Зубы Лю Чжичэня стучали, он не мог произнести и половины предложения.

Ко Чжун громко рассмеялся и сказал: “Сян Юйшаня можно считать старым другом; столкнувшись со мной, Ко Чжун, разве он когда-нибудь не терпел потерь? Я даю тебе пол-сичена, чтобы ты хорошенько подумал. Во-первых, вы честно и искренне сотрудничаете со мной, тогда я возьму все на себя от вашего имени, любая проблема может быть решена за вас; или во-вторых, я передам вас в Министерство юстиции для дисциплинарного взыскания. Измена-это серьезное преступление, это совсем не смешно. Стража! Выведите его и присмотрите за ним для меня!”

Воин, охранявший снаружи дверь, откликнулся и вошел, они оттолкнули Лю Чжичэна, чьи ноги превратились в желе.

— Почему Шаошуай так снисходителен к этому презренному коварному злодею? Я не боюсь, что он не заговорит.”

Ко Чжун улыбнулся и сказал: “Чтобы поймать большую рыбу, естественно, мы должны потратить немного усилий. Ха! — Сян Юйшань действительно обладал некоторыми навыками, он знал, как подставить свою руку изнутри, чтобы опрокинуть нашу армию.”

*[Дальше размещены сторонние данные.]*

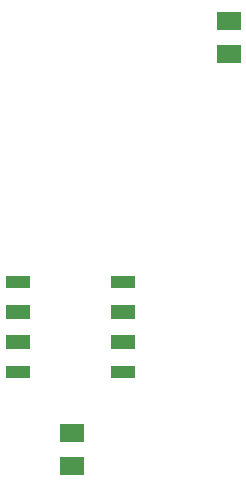
<source format=gbr>
G04 EAGLE Gerber RS-274X export*
G75*
%MOMM*%
%FSLAX34Y34*%
%LPD*%
%INSolderpaste Bottom*%
%IPPOS*%
%AMOC8*
5,1,8,0,0,1.08239X$1,22.5*%
G01*
%ADD10R,2.000000X1.016000*%
%ADD11R,2.000000X1.270000*%
%ADD12R,2.000000X1.600000*%


D10*
X559800Y493300D03*
D11*
X559800Y467900D03*
X559800Y442500D03*
D10*
X559800Y417100D03*
X470800Y417100D03*
D11*
X470800Y442500D03*
X470800Y467900D03*
D10*
X470800Y493300D03*
D12*
X649400Y713700D03*
X649400Y685700D03*
X516400Y365200D03*
X516400Y337200D03*
M02*

</source>
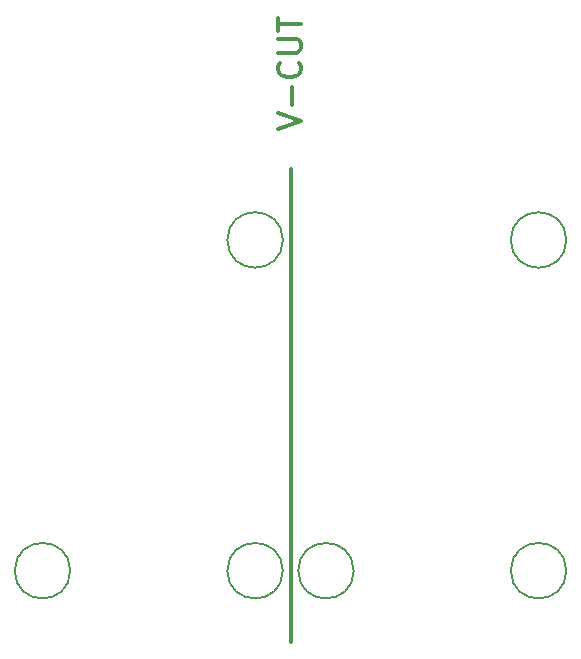
<source format=gbr>
%TF.GenerationSoftware,KiCad,Pcbnew,7.0.10*%
%TF.CreationDate,2025-01-30T23:53:47+01:00*%
%TF.ProjectId,DoublePanel_VCut,446f7562-6c65-4506-916e-656c5f564375,rev?*%
%TF.SameCoordinates,Original*%
%TF.FileFunction,Other,Comment*%
%FSLAX46Y46*%
G04 Gerber Fmt 4.6, Leading zero omitted, Abs format (unit mm)*
G04 Created by KiCad (PCBNEW 7.0.10) date 2025-01-30 23:53:47*
%MOMM*%
%LPD*%
G01*
G04 APERTURE LIST*
%ADD10C,0.300000*%
%ADD11C,0.150000*%
G04 APERTURE END LIST*
D10*
X148500000Y-17000000D02*
X148500000Y-57000000D01*
X147409638Y-13612155D02*
X149409638Y-12945489D01*
X149409638Y-12945489D02*
X147409638Y-12278822D01*
X148647733Y-11612155D02*
X148647733Y-10088346D01*
X149219161Y-7993108D02*
X149314400Y-8088346D01*
X149314400Y-8088346D02*
X149409638Y-8374060D01*
X149409638Y-8374060D02*
X149409638Y-8564536D01*
X149409638Y-8564536D02*
X149314400Y-8850251D01*
X149314400Y-8850251D02*
X149123923Y-9040727D01*
X149123923Y-9040727D02*
X148933447Y-9135965D01*
X148933447Y-9135965D02*
X148552495Y-9231203D01*
X148552495Y-9231203D02*
X148266780Y-9231203D01*
X148266780Y-9231203D02*
X147885828Y-9135965D01*
X147885828Y-9135965D02*
X147695352Y-9040727D01*
X147695352Y-9040727D02*
X147504876Y-8850251D01*
X147504876Y-8850251D02*
X147409638Y-8564536D01*
X147409638Y-8564536D02*
X147409638Y-8374060D01*
X147409638Y-8374060D02*
X147504876Y-8088346D01*
X147504876Y-8088346D02*
X147600114Y-7993108D01*
X147409638Y-7135965D02*
X149028685Y-7135965D01*
X149028685Y-7135965D02*
X149219161Y-7040727D01*
X149219161Y-7040727D02*
X149314400Y-6945489D01*
X149314400Y-6945489D02*
X149409638Y-6755013D01*
X149409638Y-6755013D02*
X149409638Y-6374060D01*
X149409638Y-6374060D02*
X149314400Y-6183584D01*
X149314400Y-6183584D02*
X149219161Y-6088346D01*
X149219161Y-6088346D02*
X149028685Y-5993108D01*
X149028685Y-5993108D02*
X147409638Y-5993108D01*
X147409638Y-5326441D02*
X147409638Y-4183584D01*
X149409638Y-4755013D02*
X147409638Y-4755013D01*
D11*
%TO.C,H2*%
X129850000Y-51000000D02*
G75*
G03*
X125150000Y-51000000I-2350000J0D01*
G01*
X125150000Y-51000000D02*
G75*
G03*
X129850000Y-51000000I2350000J0D01*
G01*
%TO.C,H3*%
X147850000Y-51000000D02*
G75*
G03*
X143150000Y-51000000I-2350000J0D01*
G01*
X143150000Y-51000000D02*
G75*
G03*
X147850000Y-51000000I2350000J0D01*
G01*
%TO.C,H1*%
X171850000Y-23000000D02*
G75*
G03*
X167150000Y-23000000I-2350000J0D01*
G01*
X167150000Y-23000000D02*
G75*
G03*
X171850000Y-23000000I2350000J0D01*
G01*
%TO.C,H2*%
X153850000Y-51000000D02*
G75*
G03*
X149150000Y-51000000I-2350000J0D01*
G01*
X149150000Y-51000000D02*
G75*
G03*
X153850000Y-51000000I2350000J0D01*
G01*
%TO.C,H3*%
X171850000Y-51000000D02*
G75*
G03*
X167150000Y-51000000I-2350000J0D01*
G01*
X167150000Y-51000000D02*
G75*
G03*
X171850000Y-51000000I2350000J0D01*
G01*
%TO.C,H1*%
X147850000Y-23000000D02*
G75*
G03*
X143150000Y-23000000I-2350000J0D01*
G01*
X143150000Y-23000000D02*
G75*
G03*
X147850000Y-23000000I2350000J0D01*
G01*
%TD*%
M02*

</source>
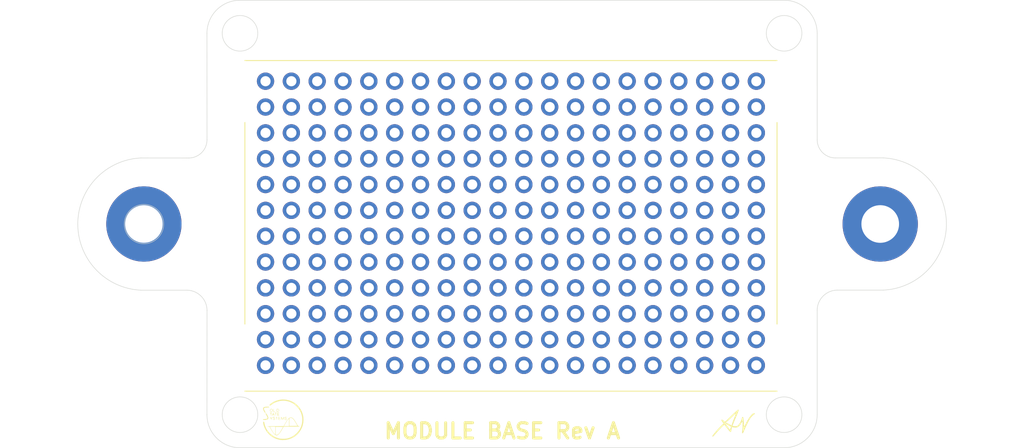
<source format=kicad_pcb>
(kicad_pcb
	(version 20241229)
	(generator "pcbnew")
	(generator_version "9.0")
	(general
		(thickness 1.6)
		(legacy_teardrops no)
	)
	(paper "A4")
	(layers
		(0 "F.Cu" signal)
		(2 "B.Cu" signal)
		(9 "F.Adhes" user "F.Adhesive")
		(11 "B.Adhes" user "B.Adhesive")
		(13 "F.Paste" user)
		(15 "B.Paste" user)
		(5 "F.SilkS" user "F.Silkscreen")
		(7 "B.SilkS" user "B.Silkscreen")
		(1 "F.Mask" user)
		(3 "B.Mask" user)
		(17 "Dwgs.User" user "User.Drawings")
		(19 "Cmts.User" user "User.Comments")
		(21 "Eco1.User" user "User.Eco1")
		(23 "Eco2.User" user "User.Eco2")
		(25 "Edge.Cuts" user)
		(27 "Margin" user)
		(31 "F.CrtYd" user "F.Courtyard")
		(29 "B.CrtYd" user "B.Courtyard")
		(35 "F.Fab" user)
		(33 "B.Fab" user)
		(39 "User.1" user)
		(41 "User.2" user)
		(43 "User.3" user)
		(45 "User.4" user)
	)
	(setup
		(pad_to_mask_clearance 0)
		(allow_soldermask_bridges_in_footprints no)
		(tenting front back)
		(grid_origin 156.18 103.04)
		(pcbplotparams
			(layerselection 0x00000000_00000000_55555555_5755f5ff)
			(plot_on_all_layers_selection 0x00000000_00000000_00000000_00000000)
			(disableapertmacros no)
			(usegerberextensions no)
			(usegerberattributes yes)
			(usegerberadvancedattributes yes)
			(creategerberjobfile yes)
			(dashed_line_dash_ratio 12.000000)
			(dashed_line_gap_ratio 3.000000)
			(svgprecision 4)
			(plotframeref no)
			(mode 1)
			(useauxorigin no)
			(hpglpennumber 1)
			(hpglpenspeed 20)
			(hpglpendiameter 15.000000)
			(pdf_front_fp_property_popups yes)
			(pdf_back_fp_property_popups yes)
			(pdf_metadata yes)
			(pdf_single_document no)
			(dxfpolygonmode yes)
			(dxfimperialunits yes)
			(dxfusepcbnewfont yes)
			(psnegative no)
			(psa4output no)
			(plot_black_and_white yes)
			(sketchpadsonfab no)
			(plotpadnumbers no)
			(hidednponfab no)
			(sketchdnponfab yes)
			(crossoutdnponfab yes)
			(subtractmaskfromsilk no)
			(outputformat 1)
			(mirror no)
			(drillshape 1)
			(scaleselection 1)
			(outputdirectory "")
		)
	)
	(net 0 "")
	(footprint "LOGO" (layer "F.Cu") (at 208 100.5))
	(footprint "MountingHole:MountingHole_3.7mm_Pad_TopBottom" (layer "F.Cu") (at 222.38 81.04))
	(footprint "Library:PinHeader_2x20_P2.54mm_Vertical" (layer "F.Cu") (at 161.94 67))
	(footprint "LOGO" (layer "F.Cu") (at 163.68 100.29))
	(footprint "MountingHole:MountingHole_3.7mm_Pad_TopBottom" (layer "F.Cu") (at 149.98 81.04))
	(gr_arc
		(start 156.18 62.29)
		(mid 157.131903 59.991903)
		(end 159.43 59.04)
		(stroke
			(width 0.05)
			(type default)
		)
		(layer "Edge.Cuts")
		(uuid "0b82c4eb-e2a3-4d14-bfb9-16330a6735a7")
	)
	(gr_arc
		(start 154.187492 87.547122)
		(mid 155.601635 88.132946)
		(end 156.187382 89.547121)
		(stroke
			(width 0.05)
			(type default)
		)
		(layer "Edge.Cuts")
		(uuid "14990eee-e4dd-4c67-838c-02b4b15b7148")
	)
	(gr_arc
		(start 159.43 103.04)
		(mid 157.131903 102.088097)
		(end 156.18 99.79)
		(stroke
			(width 0.05)
			(type default)
		)
		(layer "Edge.Cuts")
		(uuid "1657852a-aa0a-4e14-9d96-c03afbc14141")
	)
	(gr_circle
		(center 149.98 81.04)
		(end 151.78 81.04)
		(stroke
			(width 0.05)
			(type default)
		)
		(fill no)
		(layer "Edge.Cuts")
		(uuid "22213101-11ad-4ab3-9624-7eed012e621e")
	)
	(gr_arc
		(start 222.680022 74.539533)
		(mid 228.887383 81.032879)
		(end 222.694248 87.539795)
		(stroke
			(width 0.05)
			(type default)
		)
		(layer "Edge.Cuts")
		(uuid "27e6ae62-f0a9-417e-9d5a-50cfdc2f453d")
	)
	(gr_circle
		(center 212.93 99.79)
		(end 214.68 99.79)
		(stroke
			(width 0.05)
			(type solid)
		)
		(fill no)
		(layer "Edge.Cuts")
		(uuid "30c43d35-180a-470b-8807-330ca10027d2")
	)
	(gr_line
		(start 212.93 103.04)
		(end 159.43 103.04)
		(stroke
			(width 0.05)
			(type default)
		)
		(layer "Edge.Cuts")
		(uuid "3e01ad78-1d62-43c9-b7b0-c4303803823b")
	)
	(gr_arc
		(start 156.185831 72.750617)
		(mid 155.664356 74.01765)
		(end 154.402082 74.550543)
		(stroke
			(width 0.05)
			(type default)
		)
		(layer "Edge.Cuts")
		(uuid "3f41200b-cbe6-4bdc-99e4-779693bf8bc5")
	)
	(gr_circle
		(center 149.987383 81.047121)
		(end 151.921702 81.04)
		(stroke
			(width 0.05)
			(type default)
		)
		(fill no)
		(layer "Edge.Cuts")
		(uuid "410d3da9-4941-4ff3-b745-2ff93b6ab4d4")
	)
	(gr_line
		(start 216.181551 72.743496)
		(end 216.18 62.29)
		(stroke
			(width 0.05)
			(type default)
		)
		(layer "Edge.Cuts")
		(uuid "4a473f9b-c6dd-4c17-beea-5af992c74162")
	)
	(gr_line
		(start 149.673135 87.546914)
		(end 154.187492 87.547122)
		(stroke
			(width 0.05)
			(type default)
		)
		(layer "Edge.Cuts")
		(uuid "4cbd63b0-211d-4150-9bec-a5bc053606ed")
	)
	(gr_line
		(start 149.687383 74.547121)
		(end 154.402082 74.550559)
		(stroke
			(width 0.05)
			(type default)
		)
		(layer "Edge.Cuts")
		(uuid "61ac1b30-8566-4e2b-801d-2b9f72e80183")
	)
	(gr_line
		(start 156.180176 99.79)
		(end 156.187383 89.5471)
		(stroke
			(width 0.05)
			(type default)
		)
		(layer "Edge.Cuts")
		(uuid "67a41207-8893-4367-902b-986709088971")
	)
	(gr_arc
		(start 217.981551 74.543496)
		(mid 216.708759 74.016288)
		(end 216.181551 72.743496)
		(stroke
			(width 0.05)
			(type default)
		)
		(layer "Edge.Cuts")
		(uuid "6b25b378-10f3-4b62-9bb0-0ce56dc1201e")
	)
	(gr_arc
		(start 216.18 89.54)
		(mid 216.765786 88.125786)
		(end 218.18 87.54)
		(stroke
			(width 0.05)
			(type default)
		)
		(layer "Edge.Cuts")
		(uuid "7ac9bec5-d334-4d9e-8ddc-dce2a7415107")
	)
	(gr_line
		(start 216.18 89.54)
		(end 216.18 99.79)
		(stroke
			(width 0.05)
			(type default)
		)
		(layer "Edge.Cuts")
		(uuid "7bfe8753-eb70-49d1-8dab-b51db67b09e9")
	)
	(gr_line
		(start 222.68 74.54)
		(end 217.9816 74.543496)
		(stroke
			(width 0.05)
			(type default)
		)
		(layer "Edge.Cuts")
		(uuid "7c1bedf7-4ee5-4166-a322-f5340cb1876f")
	)
	(gr_circle
		(center 159.43 62.29)
		(end 161.18 62.29)
		(stroke
			(width 0.05)
			(type solid)
		)
		(fill no)
		(layer "Edge.Cuts")
		(uuid "885e85d5-d4c3-4d84-8d02-1844cc9195df")
	)
	(gr_line
		(start 222.694248 87.539793)
		(end 218.18 87.54)
		(stroke
			(width 0.05)
			(type default)
		)
		(layer "Edge.Cuts")
		(uuid "999fa84b-e95e-476e-9d07-4411bf4112f5")
	)
	(gr_arc
		(start 149.673135 87.546916)
		(mid 143.48 81.04)
		(end 149.687361 74.546654)
		(stroke
			(width 0.05)
			(type default)
		)
		(layer "Edge.Cuts")
		(uuid "b35e8fb8-3d6b-48a7-9517-19321213a6ce")
	)
	(gr_circle
		(center 212.93 62.29)
		(end 214.68 62.29)
		(stroke
			(width 0.05)
			(type solid)
		)
		(fill no)
		(layer "Edge.Cuts")
		(uuid "d1b0d8c5-9de8-4d34-a80a-9dd729075b0d")
	)
	(gr_line
		(start 156.185832 72.7506)
		(end 156.18 62.29)
		(stroke
			(width 0.05)
			(type default)
		)
		(layer "Edge.Cuts")
		(uuid "d313fc9c-4de3-4ecd-ba25-6f445032ea5f")
	)
	(gr_arc
		(start 212.93 59.04)
		(mid 215.228097 59.991903)
		(end 216.18 62.29)
		(stroke
			(width 0.05)
			(type default)
		)
		(layer "Edge.Cuts")
		(uuid "d8a41de7-01e0-4660-afca-d64872fab3be")
	)
	(gr_arc
		(start 216.18 99.79)
		(mid 215.228097 102.088097)
		(end 212.93 103.04)
		(stroke
			(width 0.05)
			(type default)
		)
		(layer "Edge.Cuts")
		(uuid "dd002a03-2a98-43ba-bd98-2c36c15a8775")
	)
	(gr_line
		(start 212.93 59.04)
		(end 159.43 59.04)
		(stroke
			(width 0.05)
			(type default)
		)
		(layer "Edge.Cuts")
		(uuid "e07f5164-cd60-4299-9764-f73a281ce3be")
	)
	(gr_circle
		(center 159.43 99.79)
		(end 161.18 99.79)
		(stroke
			(width 0.05)
			(type solid)
		)
		(fill no)
		(layer "Edge.Cuts")
		(uuid "e5200b46-7fcf-4d6f-a688-47553b30c19a")
	)
	(gr_circle
		(center 222.38 81.04)
		(end 224.18 81.04)
		(stroke
			(width 0.05)
			(type default)
		)
		(fill no)
		(layer "Edge.Cuts")
		(uuid "e65eebd5-d296-4bb6-b538-088f0f237009")
	)
	(gr_text "MODULE BASE Rev A"
		(at 173.452 102.278 0)
		(layer "F.SilkS")
		(uuid "4e2542f9-c269-49d6-9f74-98a451b146df")
		(effects
			(font
				(size 1.5 1.5)
				(thickness 0.3)
				(bold yes)
			)
			(justify left bottom)
		)
	)
	(embedded_fonts no)
)

</source>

Нахмурив брови, Сюй Синчжи сказал: “Как мог Сян Юйшань иметь какое-либо отношение к Танской армии?”

Ко Чжун сказал: “Не нужно утруждать себя размышлениями об этом вопросе; прямо сейчас есть две вещи, о которых мы должны думать в первую очередь: во-первых, как использовать Лю Чжичэна для выпуска фальшивых разведданных, чтобы Ли Шицзи был одурачен; во-вторых, если армия Доу Цзяньдэ потерпит поражение, как мы будем справляться с последствиями.”

Услышав это, все почувствовали, что их сердце тонет, как кусок свинца. Несмотря на то, что они успешно перевезли зерно в Лоян, и они убедили Доу Цзяньде помочь Ло[яну], но армия Шао Шуая все еще находилась в абсолютно невыгодном положении, чтобы бороться за свое выживание. Дорога впереди была огромной и темной, никто не мог поддерживать оптимистическое состояние духа.

Ко Чжун свернул записку, протянул ее Ло Кифэю и сказал со смехом: “К счастью, Кифэй использовал сети, чтобы ловить голубей, и теперь мы можем послать настоящего голубя, чтобы доставить записку. Я хочу хорошо выспаться, разбудите меня в сумерках; вы все пойдете со мной обедать.”

Название главы: В буддизме бывшая пыль относится к нечистоте, с которой ранее контактировали в чувственном мире.